Extracted page text data
*-*-*

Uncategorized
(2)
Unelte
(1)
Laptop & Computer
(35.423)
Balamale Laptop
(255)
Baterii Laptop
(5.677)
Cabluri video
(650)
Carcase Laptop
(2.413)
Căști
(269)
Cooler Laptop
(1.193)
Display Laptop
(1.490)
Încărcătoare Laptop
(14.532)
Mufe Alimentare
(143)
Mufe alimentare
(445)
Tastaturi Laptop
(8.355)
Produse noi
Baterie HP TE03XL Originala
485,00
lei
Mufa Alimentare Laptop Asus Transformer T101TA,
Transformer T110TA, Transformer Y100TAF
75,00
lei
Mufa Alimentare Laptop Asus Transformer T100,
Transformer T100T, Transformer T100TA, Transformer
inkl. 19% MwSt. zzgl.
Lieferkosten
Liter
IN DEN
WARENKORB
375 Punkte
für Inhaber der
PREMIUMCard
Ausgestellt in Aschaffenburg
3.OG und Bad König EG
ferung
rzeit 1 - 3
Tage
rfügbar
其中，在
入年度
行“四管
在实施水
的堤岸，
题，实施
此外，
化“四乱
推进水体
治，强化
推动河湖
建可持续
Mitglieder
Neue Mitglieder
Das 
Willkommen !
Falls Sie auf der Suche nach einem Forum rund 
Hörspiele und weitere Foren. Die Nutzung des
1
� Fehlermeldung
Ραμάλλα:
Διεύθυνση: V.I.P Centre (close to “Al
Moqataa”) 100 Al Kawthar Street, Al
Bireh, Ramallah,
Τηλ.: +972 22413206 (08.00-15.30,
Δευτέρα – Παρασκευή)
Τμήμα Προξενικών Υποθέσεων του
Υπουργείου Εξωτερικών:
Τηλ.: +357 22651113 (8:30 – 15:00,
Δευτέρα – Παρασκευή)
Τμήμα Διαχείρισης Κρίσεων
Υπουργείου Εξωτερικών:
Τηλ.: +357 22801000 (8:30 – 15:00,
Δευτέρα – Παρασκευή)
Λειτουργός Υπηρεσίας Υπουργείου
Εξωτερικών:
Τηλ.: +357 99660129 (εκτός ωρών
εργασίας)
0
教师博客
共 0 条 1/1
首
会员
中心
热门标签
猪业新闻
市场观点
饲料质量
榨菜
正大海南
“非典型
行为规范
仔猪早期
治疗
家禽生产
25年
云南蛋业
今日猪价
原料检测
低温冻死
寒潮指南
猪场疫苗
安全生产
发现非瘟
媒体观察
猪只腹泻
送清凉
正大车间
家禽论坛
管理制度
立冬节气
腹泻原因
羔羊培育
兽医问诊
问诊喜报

*-*-*

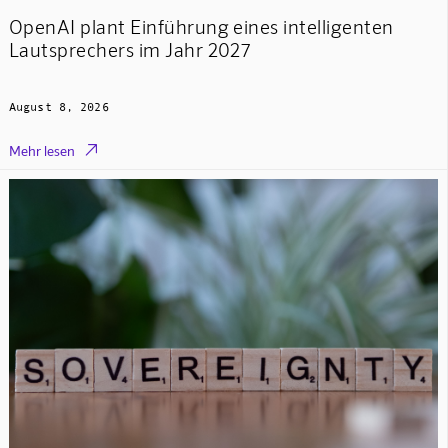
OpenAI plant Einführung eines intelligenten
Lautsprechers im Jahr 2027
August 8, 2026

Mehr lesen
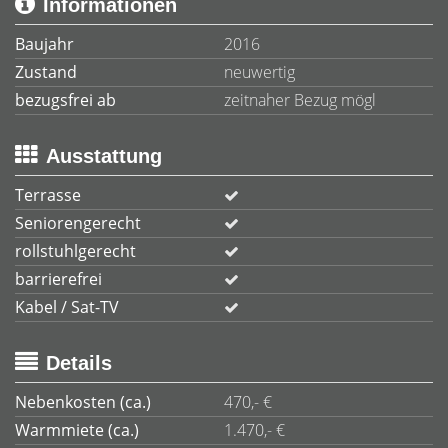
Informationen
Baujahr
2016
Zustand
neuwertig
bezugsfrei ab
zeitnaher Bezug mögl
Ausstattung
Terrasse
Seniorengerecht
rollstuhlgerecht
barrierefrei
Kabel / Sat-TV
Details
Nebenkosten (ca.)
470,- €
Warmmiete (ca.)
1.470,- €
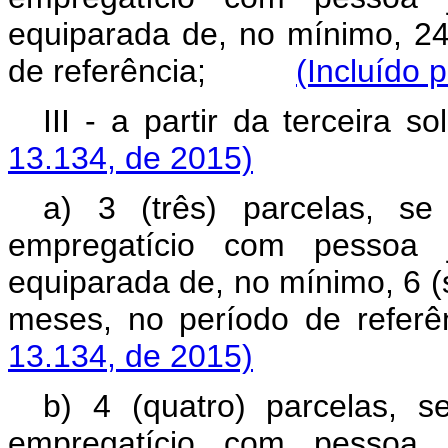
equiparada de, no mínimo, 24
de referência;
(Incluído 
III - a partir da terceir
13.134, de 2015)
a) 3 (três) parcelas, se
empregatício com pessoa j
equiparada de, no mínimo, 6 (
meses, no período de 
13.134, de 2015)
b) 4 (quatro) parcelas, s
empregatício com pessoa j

*-*-*

#### REQUEST:
Rewrite the entries from the line containing "Uncategorized" down to the line containing "Ausgestellt in Aschaffenburg", changing "lei" to "RON" and leaving everything else as it is. Give only those lines.

#### EXERCISE OUTPUT:
Uncategorized
(2)
Unelte
(1)
Laptop & Computer
(35.423)
Balamale Laptop
(255)
Baterii Laptop
(5.677)
Cabluri video
(650)
Carcase Laptop
(2.413)
Căști
(269)
Cooler Laptop
(1.193)
Display Laptop
(1.490)
Încărcătoare Laptop
(14.532)
Mufe Alimentare
(143)
Mufe alimentare
(445)
Tastaturi Laptop
(8.355)
Produse noi
Baterie HP TE03XL Originala
485,00
RON
Mufa Alimentare Laptop Asus Transformer T101TA,
Transformer T110TA, Transformer Y100TAF
75,00
RON
Mufa Alimentare Laptop Asus Transformer T100,
Transformer T100T, Transformer T100TA, Transformer
inkl. 19% MwSt. zzgl.
Lieferkosten
Liter
IN DEN
WARENKORB
375 Punkte
für Inhaber der
PREMIUMCard
Ausgestellt in Aschaffenburg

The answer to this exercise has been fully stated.